__Exercise__. Work out the count of lines in the entries below that include "Gestió", and write only that count.

[Start of section]

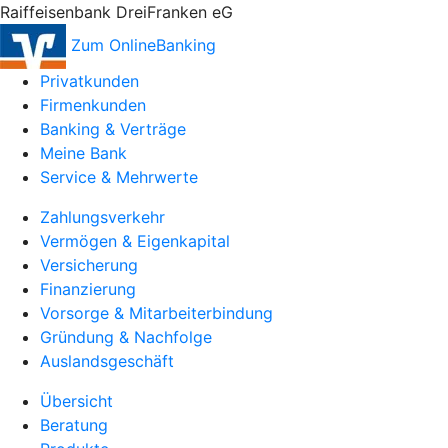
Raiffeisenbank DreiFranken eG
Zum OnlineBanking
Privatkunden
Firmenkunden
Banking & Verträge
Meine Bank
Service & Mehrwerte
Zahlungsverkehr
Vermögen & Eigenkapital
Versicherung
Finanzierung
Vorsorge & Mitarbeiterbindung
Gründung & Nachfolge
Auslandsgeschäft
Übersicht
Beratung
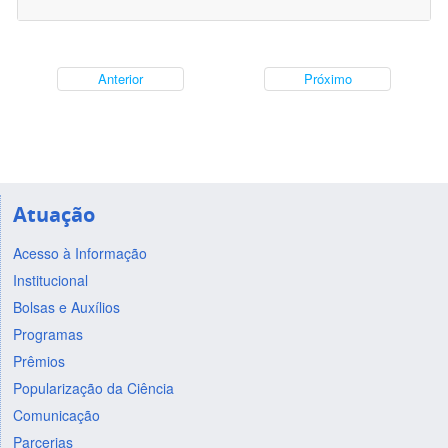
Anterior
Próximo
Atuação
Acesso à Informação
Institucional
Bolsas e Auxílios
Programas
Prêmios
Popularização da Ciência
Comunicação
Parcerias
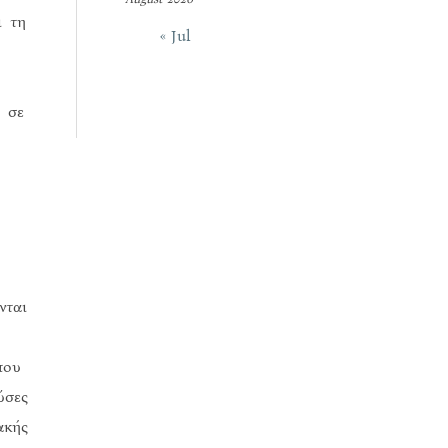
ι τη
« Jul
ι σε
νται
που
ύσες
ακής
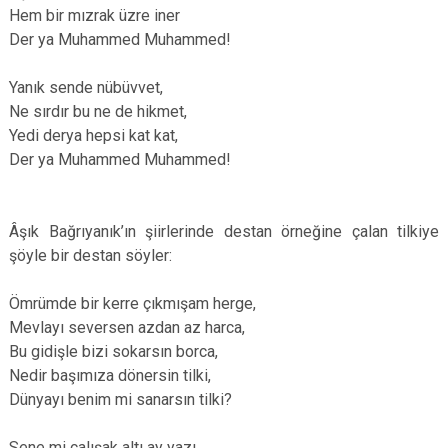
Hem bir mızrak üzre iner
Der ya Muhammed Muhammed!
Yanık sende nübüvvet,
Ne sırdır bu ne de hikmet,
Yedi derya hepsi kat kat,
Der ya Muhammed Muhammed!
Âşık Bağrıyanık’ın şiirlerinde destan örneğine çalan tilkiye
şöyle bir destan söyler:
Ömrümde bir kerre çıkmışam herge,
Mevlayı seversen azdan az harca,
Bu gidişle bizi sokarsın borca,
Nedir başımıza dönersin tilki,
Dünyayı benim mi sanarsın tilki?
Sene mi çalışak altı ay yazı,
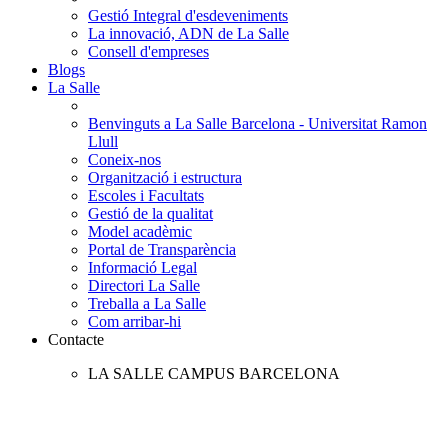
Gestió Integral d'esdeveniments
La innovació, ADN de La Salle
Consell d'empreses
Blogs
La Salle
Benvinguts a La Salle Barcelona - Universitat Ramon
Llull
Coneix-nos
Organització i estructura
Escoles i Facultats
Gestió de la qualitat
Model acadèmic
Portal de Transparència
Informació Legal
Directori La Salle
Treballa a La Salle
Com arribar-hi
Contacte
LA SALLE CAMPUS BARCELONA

[End of section]
[Start of section]

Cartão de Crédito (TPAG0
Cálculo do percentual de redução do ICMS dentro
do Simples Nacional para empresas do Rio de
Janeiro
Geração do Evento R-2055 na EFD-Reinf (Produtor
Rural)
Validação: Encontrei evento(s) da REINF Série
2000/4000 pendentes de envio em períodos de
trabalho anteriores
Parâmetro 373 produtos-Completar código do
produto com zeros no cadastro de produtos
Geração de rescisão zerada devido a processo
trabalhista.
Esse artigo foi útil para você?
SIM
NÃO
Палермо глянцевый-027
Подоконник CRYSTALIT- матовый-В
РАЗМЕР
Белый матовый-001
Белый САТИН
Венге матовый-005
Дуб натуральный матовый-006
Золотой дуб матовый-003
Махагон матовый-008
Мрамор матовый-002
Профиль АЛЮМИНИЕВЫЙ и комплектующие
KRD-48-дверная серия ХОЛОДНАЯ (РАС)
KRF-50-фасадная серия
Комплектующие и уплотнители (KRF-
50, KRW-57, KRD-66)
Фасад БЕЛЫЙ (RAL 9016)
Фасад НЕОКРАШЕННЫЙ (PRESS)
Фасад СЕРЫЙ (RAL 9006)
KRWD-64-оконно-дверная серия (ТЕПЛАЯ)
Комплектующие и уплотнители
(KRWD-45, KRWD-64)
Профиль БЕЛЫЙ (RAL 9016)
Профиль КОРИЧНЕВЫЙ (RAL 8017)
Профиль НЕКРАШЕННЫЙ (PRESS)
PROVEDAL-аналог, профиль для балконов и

[End of section]

__Answer to the problem__. 2